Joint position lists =
------------------------

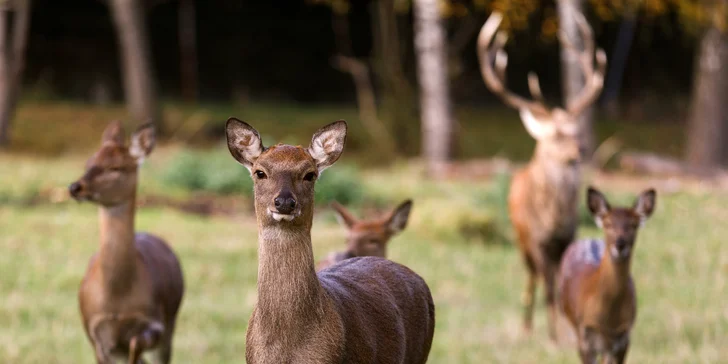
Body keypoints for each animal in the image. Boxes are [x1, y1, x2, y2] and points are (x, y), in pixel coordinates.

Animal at [67, 121, 185, 364]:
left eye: (115, 167)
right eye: (88, 163)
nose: (75, 187)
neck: (117, 300)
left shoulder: (155, 321)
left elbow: (136, 343)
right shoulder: (95, 334)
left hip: (171, 322)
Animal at [478, 11, 608, 342]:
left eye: (576, 131)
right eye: (557, 136)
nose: (580, 148)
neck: (554, 218)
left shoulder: (566, 238)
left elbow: (565, 284)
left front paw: (566, 329)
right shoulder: (537, 240)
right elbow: (549, 287)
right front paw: (553, 336)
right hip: (521, 241)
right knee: (533, 279)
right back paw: (527, 325)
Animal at [556, 186, 660, 362]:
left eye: (633, 225)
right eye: (608, 224)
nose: (620, 244)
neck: (608, 321)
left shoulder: (623, 337)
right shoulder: (585, 335)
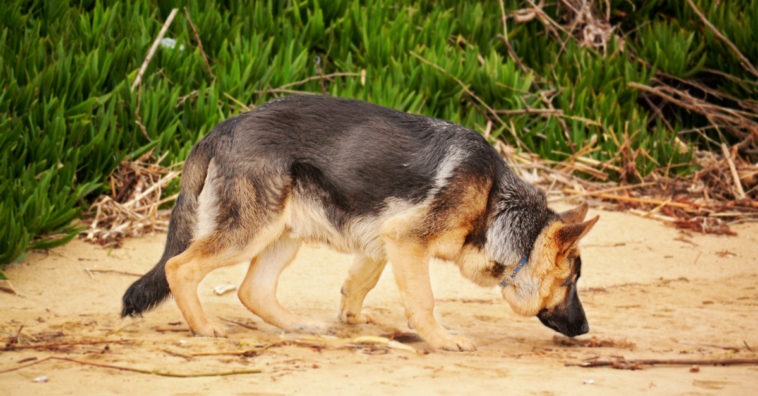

------------------------

What to do =
Leaving every picture out, return the lines from the one containing "left shoulder: (155, 321)" through the last line of the records exactly.

Task output =
left shoulder: (155, 321)
left elbow: (136, 343)
right shoulder: (95, 334)
left hip: (171, 322)
Animal at [478, 11, 608, 342]:
left eye: (576, 131)
right eye: (557, 136)
nose: (580, 148)
neck: (554, 218)
left shoulder: (566, 238)
left elbow: (565, 284)
left front paw: (566, 329)
right shoulder: (537, 240)
right elbow: (549, 287)
right front paw: (553, 336)
right hip: (521, 241)
right knee: (533, 279)
right back paw: (527, 325)
Animal at [556, 186, 660, 362]:
left eye: (633, 225)
right eye: (608, 224)
nose: (620, 244)
neck: (608, 321)
left shoulder: (623, 337)
right shoulder: (585, 335)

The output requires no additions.